In the code I use small letters but I find clearer to write with big
letters Void to show is C type not word. I can not afford book... pls
send a rapidshare link for "The C Programming Language" thanks......


On 24/12/2009 18:58, Keith Thompson wrote:
> Wang Yip <(E-Mail Removed)> writes:
>
>>Hi What is the Void in parenthesis. I am familiar
>>Main() {...}
>>and
>>Void Main() {...}
>>but what is the
>>Void Main(Void)
>>mean. How to pass one Void argument. Do you intend Void Main(Void *)....
>>
>>I find C very confused........

>
> [...]
>
> Please don't top-post. See:
> http://www.caliburn.nl/topposting.html
> http://www.cpax.org.uk/prg/writings/topposting.php
>
> C is case-sensitive. "Main" and "main" are two distinct identifiers,
> as are "Void" and "void".
>
> In a function declaration, the "(void)" syntax means that the
> function has no parameters. It would have made more sense to use
> "()" for this, but for historical reasons this special-case syntax
> was necessary (empty parentheses already had a different meaning).

• PROMPT 1:
Reproduce the part of the post about C's void, starting with "On 24/12/2009 18:58, Keith" and going on through "C very confused........".

• Recorded data:
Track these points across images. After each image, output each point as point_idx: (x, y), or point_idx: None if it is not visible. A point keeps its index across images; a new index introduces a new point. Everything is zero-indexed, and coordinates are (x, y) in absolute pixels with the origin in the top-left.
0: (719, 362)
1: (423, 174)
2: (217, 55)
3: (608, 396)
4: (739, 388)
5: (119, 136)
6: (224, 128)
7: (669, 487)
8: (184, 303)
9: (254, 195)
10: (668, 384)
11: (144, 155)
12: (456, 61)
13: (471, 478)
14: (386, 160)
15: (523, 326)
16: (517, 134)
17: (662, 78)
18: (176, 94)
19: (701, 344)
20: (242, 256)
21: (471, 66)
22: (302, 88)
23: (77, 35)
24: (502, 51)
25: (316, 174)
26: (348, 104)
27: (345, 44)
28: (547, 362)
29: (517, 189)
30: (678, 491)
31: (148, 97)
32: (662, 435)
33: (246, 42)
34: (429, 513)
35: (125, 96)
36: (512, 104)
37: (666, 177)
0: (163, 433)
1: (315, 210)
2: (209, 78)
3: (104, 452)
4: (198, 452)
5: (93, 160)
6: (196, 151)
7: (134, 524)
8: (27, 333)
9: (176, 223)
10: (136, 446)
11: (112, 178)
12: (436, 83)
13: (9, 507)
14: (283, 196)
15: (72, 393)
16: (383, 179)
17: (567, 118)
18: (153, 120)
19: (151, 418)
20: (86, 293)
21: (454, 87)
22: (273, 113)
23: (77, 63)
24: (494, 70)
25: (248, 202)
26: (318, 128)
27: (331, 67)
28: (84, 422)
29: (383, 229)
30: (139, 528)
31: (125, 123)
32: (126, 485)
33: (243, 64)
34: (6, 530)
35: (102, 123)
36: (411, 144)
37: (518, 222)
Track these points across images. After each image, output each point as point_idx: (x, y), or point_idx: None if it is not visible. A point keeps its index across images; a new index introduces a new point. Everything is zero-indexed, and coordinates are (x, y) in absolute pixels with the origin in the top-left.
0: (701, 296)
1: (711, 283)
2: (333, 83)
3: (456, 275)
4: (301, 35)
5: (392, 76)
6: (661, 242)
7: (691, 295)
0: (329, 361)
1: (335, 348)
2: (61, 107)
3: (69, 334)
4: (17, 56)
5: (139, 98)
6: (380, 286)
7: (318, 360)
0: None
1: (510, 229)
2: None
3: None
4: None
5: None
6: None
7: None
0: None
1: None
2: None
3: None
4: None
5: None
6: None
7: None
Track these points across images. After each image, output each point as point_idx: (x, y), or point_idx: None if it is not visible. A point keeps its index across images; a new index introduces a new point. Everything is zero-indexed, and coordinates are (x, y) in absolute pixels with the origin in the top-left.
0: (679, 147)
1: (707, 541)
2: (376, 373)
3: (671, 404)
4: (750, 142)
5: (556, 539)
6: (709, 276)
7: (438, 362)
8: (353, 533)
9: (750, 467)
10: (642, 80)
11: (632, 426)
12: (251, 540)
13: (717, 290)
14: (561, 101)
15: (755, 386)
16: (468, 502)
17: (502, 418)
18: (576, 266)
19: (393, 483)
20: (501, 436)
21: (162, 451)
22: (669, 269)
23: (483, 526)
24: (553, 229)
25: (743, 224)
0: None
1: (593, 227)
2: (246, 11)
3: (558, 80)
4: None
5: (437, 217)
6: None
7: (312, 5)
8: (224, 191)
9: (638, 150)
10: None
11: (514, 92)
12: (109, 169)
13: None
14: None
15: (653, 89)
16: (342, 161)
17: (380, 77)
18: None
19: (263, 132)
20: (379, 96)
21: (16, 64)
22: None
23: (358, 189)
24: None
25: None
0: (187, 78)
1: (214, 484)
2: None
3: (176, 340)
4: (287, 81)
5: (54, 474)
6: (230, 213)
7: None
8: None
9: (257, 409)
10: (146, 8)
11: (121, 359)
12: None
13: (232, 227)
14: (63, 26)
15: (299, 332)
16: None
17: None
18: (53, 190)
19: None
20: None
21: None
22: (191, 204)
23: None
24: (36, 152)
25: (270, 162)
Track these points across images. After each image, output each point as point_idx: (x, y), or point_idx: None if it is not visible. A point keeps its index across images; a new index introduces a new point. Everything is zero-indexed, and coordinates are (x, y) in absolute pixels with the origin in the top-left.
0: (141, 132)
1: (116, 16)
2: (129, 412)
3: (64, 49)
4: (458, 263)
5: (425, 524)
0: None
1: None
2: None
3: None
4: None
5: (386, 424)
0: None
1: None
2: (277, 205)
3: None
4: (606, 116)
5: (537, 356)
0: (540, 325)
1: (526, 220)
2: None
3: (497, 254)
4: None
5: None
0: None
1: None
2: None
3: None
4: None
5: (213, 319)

• PROMPT 2:
Please write the rows from the first one through the row with "0: (719, 362)" again, replacing "visible" with "in view" and leaving all else unchanged. Give only those rows.

• TASK RESULT 1:
On 24/12/2009 18:58, Keith Thompson wrote:
> Wang Yip <(E-Mail Removed)> writes:
>
>>Hi What is the Void in parenthesis. I am familiar
>>Main() {...}
>>and
>>Void Main() {...}
>>but what is the
>>Void Main(Void)
>>mean. How to pass one Void argument. Do you intend Void Main(Void *)....
>>
>>I find C very confused........

• TASK RESULT 2:
Track these points across images. After each image, output each point as point_idx: (x, y), or point_idx: None if it is not in view. A point keeps its index across images; a new index introduces a new point. Everything is zero-indexed, and coordinates are (x, y) in absolute pixels with the origin in the top-left.
0: (719, 362)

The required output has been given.